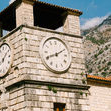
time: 8:09
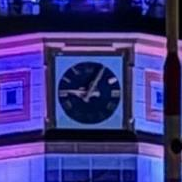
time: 9:05
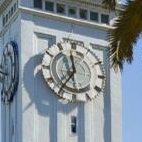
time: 11:35
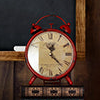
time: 12:22
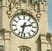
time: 2:32
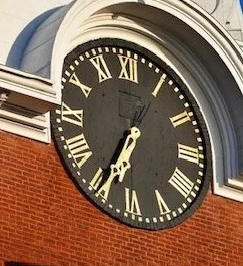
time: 6:34
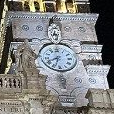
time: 6:40
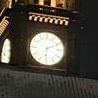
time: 6:10
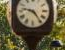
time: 9:23
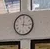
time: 12:16
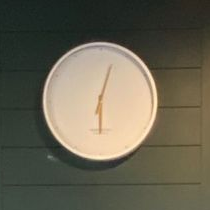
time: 6:03
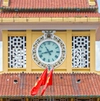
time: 10:42
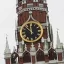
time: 11:51
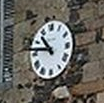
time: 10:46
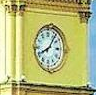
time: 8:06
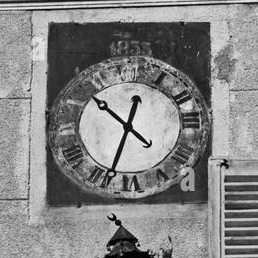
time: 10:33
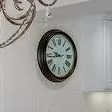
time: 9:43
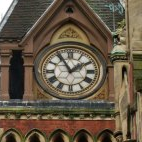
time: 1:55
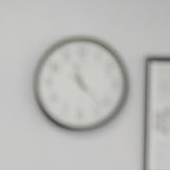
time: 11:22
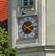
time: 2:21
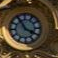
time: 3:55
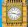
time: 9:17
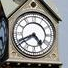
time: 4:40
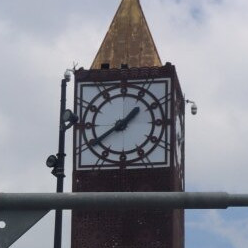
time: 1:39
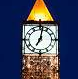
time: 7:01
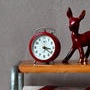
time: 3:21
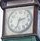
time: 2:33
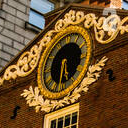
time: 5:30
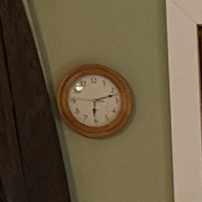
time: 6:12
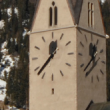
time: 12:37
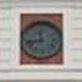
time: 11:42
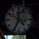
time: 4:34
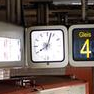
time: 8:03
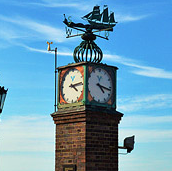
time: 4:16
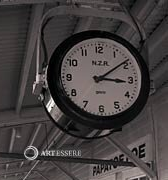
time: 3:09
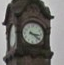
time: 3:21
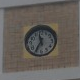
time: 11:35
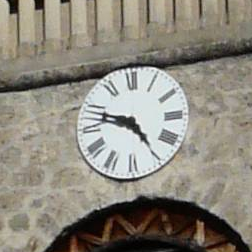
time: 4:48
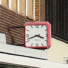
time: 3:41
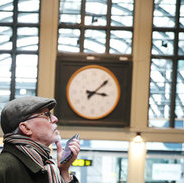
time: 3:07
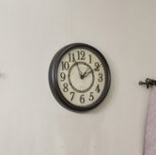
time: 1:56
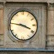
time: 3:46
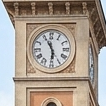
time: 5:55
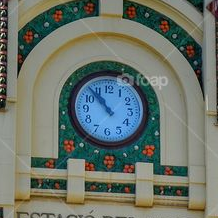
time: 10:53
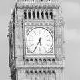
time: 5:34
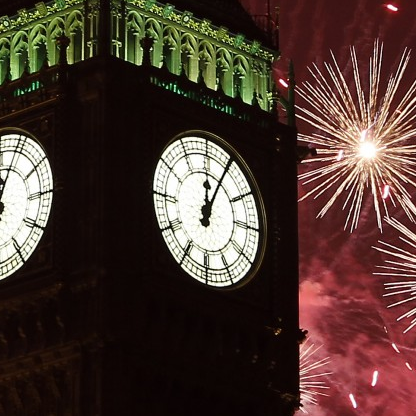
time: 12:04
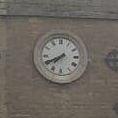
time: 7:40
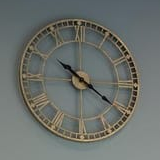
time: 10:20
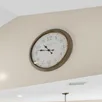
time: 10:47
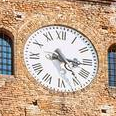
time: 4:16
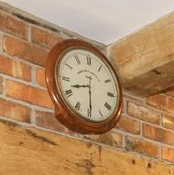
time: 8:29
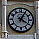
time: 4:04
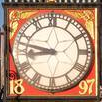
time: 8:47
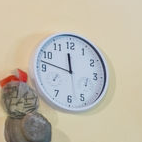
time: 11:47
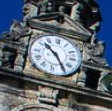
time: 10:24
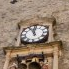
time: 11:55
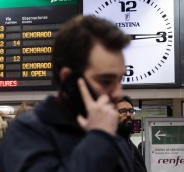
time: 8:14
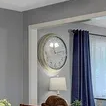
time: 11:13
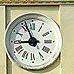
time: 8:56
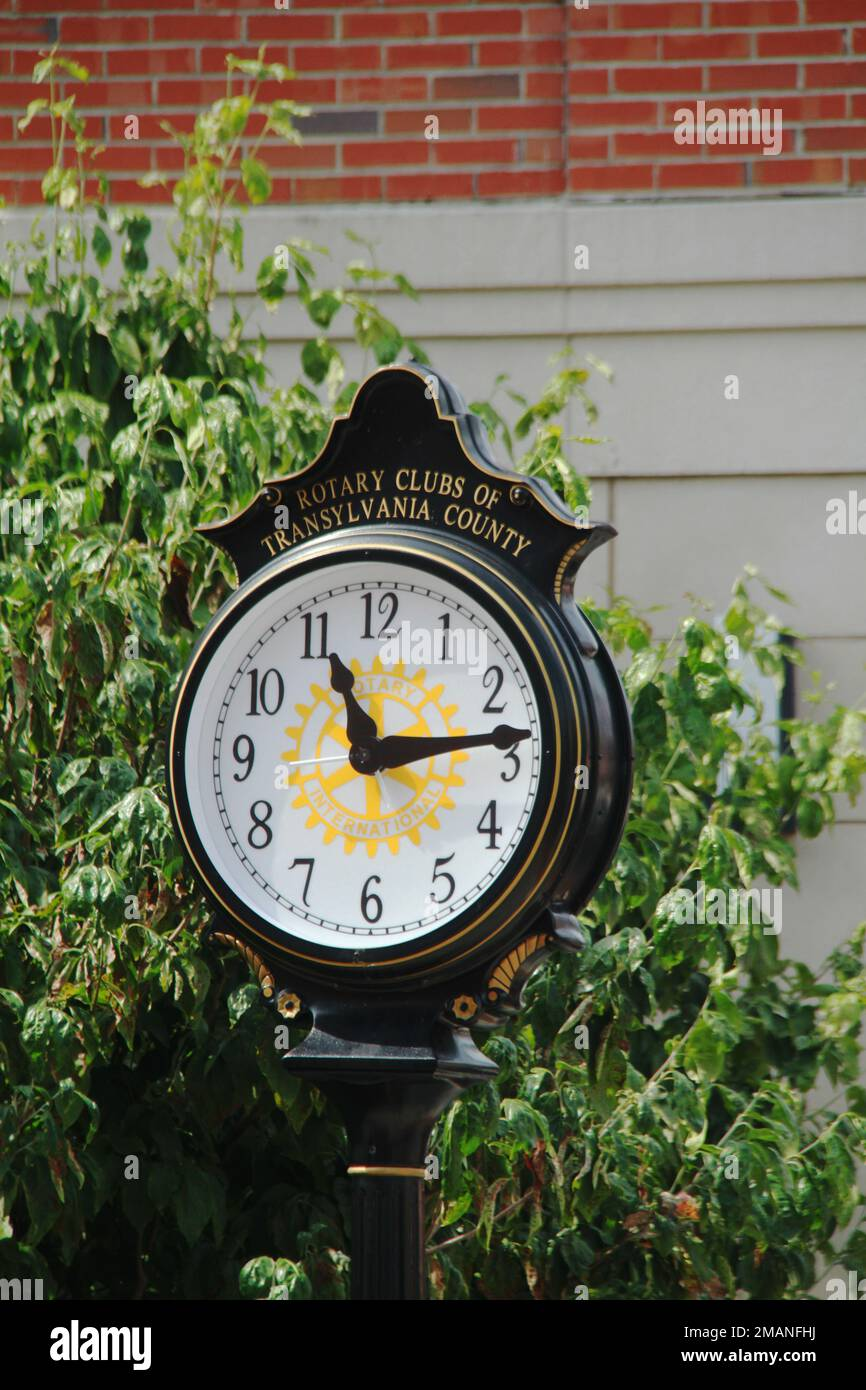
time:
========================================
Render the time lines from all the entries above as a numbered list with no blank lines, leaving the pictures out.

§ **Answer to this problem**:
1. time: 8:09
2. time: 9:05
3. time: 11:35
4. time: 12:22
5. time: 2:32
6. time: 6:34
7. time: 6:40
8. time: 6:10
9. time: 9:23
10. time: 12:16
11. time: 6:03
12. time: 10:42
13. time: 11:51
14. time: 10:46
15. time: 8:06
16. time: 10:33
17. time: 9:43
18. time: 1:55
19. time: 11:22
20. time: 2:21
21. time: 3:55
22. time: 9:17
23. time: 4:40
24. time: 1:39
25. time: 7:01
26. time: 3:21
27. time: 2:33
28. time: 5:30
29. time: 6:12
30. time: 12:37
31. time: 11:42
32. time: 4:34
33. time: 8:03
34. time: 4:16
35. time: 3:09
36. time: 3:21
37. time: 11:35
38. time: 4:48
39. time: 3:41
40. time: 3:07
41. time: 1:56
42. time: 3:46
43. time: 5:55
44. time: 10:53
45. time: 5:34
46. time: 12:04
47. time: 7:40
48. time: 10:20
49. time: 10:47
50. time: 4:16
51. time: 8:29
52. time: 4:04
53. time: 8:47
54. time: 11:47
55. time: 10:24
56. time: 11:55
57. time: 8:14
58. time: 11:13
59. time: 8:56
60. time:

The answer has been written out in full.